Meditate on the above verses from Scripture and as you ponder who some of the people you consider “enemies” are.  When a name (or names) pop into your head, write the person’s initials on a piece of paper.

While holding the piece of paper in your hand, say a “prayer of blessing” for the person you wrote down.

 

Holy Jesus,

You call us into a life that others think is easy, but it is not.

You challenge us to forgive, to love our enemies,

to bless those who curse us.

We want the easy way,

but You have given us the hard path.

Grant us the patience and endurance to journey with You,

to allow ourselves at times to stumble,

to live into the hard way

so that we might fully experience

Your love, grace and peace in this world,

by becoming a people full of love and grace

who bless and forgive others.

 

In Your name we pray:

 

Our Father, who art in heaven,

Hallowed be thy name.

Thy kingdom come, 

Thy will be done

On earth as it is in heaven.

Give us this day our daily bread

And forgive us our trespasses

As we forgive those who trespass against us

And lead us not into temptation

But deliver us from evil

For thine is the kingdom

 

The power, and the glory

For ever and ever.

Amen

 

StF 615: Let love be real, in giving and receiving

Let love be real, in giving and receiving,

without the need to manage and to own;
a haven free from posing and pretending,
where every weakness may be safely known.
Give me your hand, along the desert pathway,
give me your love wherever we may go:
as God loves us, so let us love each other,
with no demands, just open hands and space to grow.

Let love be real, not grasping or confining,
that strange embrace that holds yet sets us free;
that helps us face the risk of truly living,
and makes us brave to be what we might be.
Give me your strength when all my words are weakness,
give me your love in spite of all you know:
as God loves us, so let us love each other,
with no demands, just open hands and space to grow.

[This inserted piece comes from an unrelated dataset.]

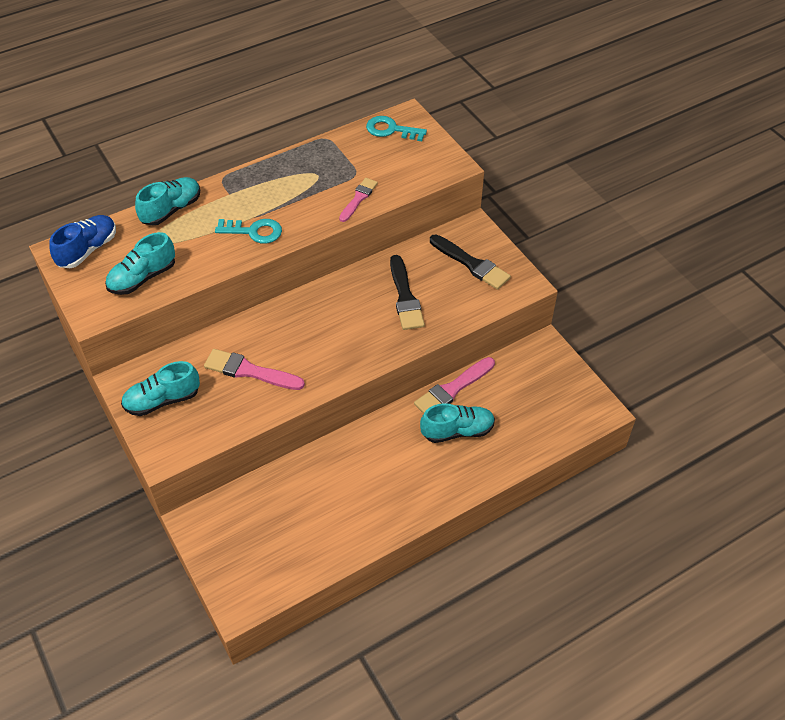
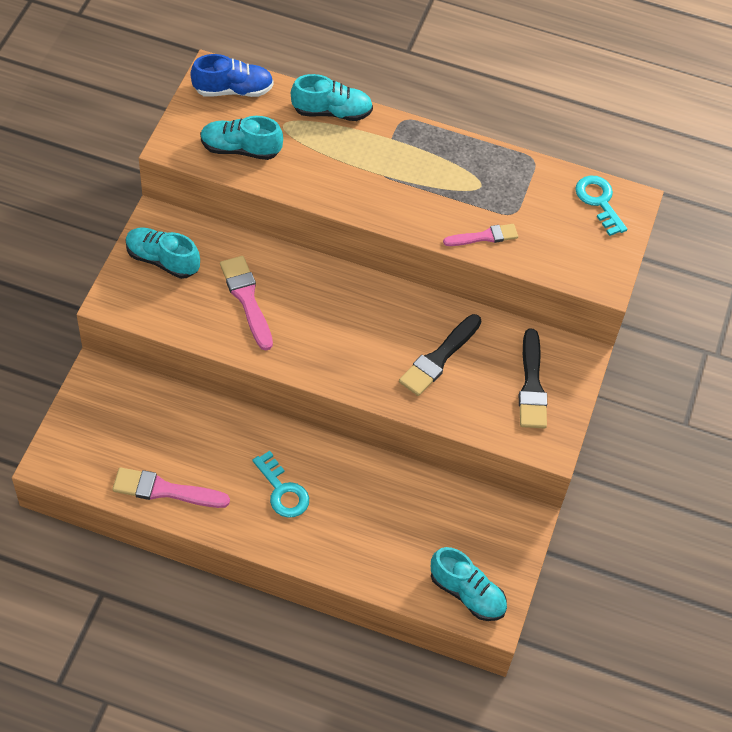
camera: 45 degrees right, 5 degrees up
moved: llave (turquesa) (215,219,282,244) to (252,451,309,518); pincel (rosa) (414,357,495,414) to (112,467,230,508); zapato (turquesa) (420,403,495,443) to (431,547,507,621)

Let love be real, with no manipulation,
no secret wish to harness or control;
let us accept each other ‘s incompleteness,
and share the joy of learning to be whole.
Give me your hope through dreams and disappointments,
give me your trust when all my failings show:
as God loves us, so let us love each other,
with no demands, just open hands and space to grow.

Benediction:

We have sung the songs of faith.

We have heard the challenges of scripture.

Let us go now,

continuing our sacred journey

in an attitude of service and grace.

Let us love our enemies

and pray for those who do us harm.

Let us care for those who are evil

as well as for those who are good,

knowing how to set boundaries.

And the presence of our God goes with us.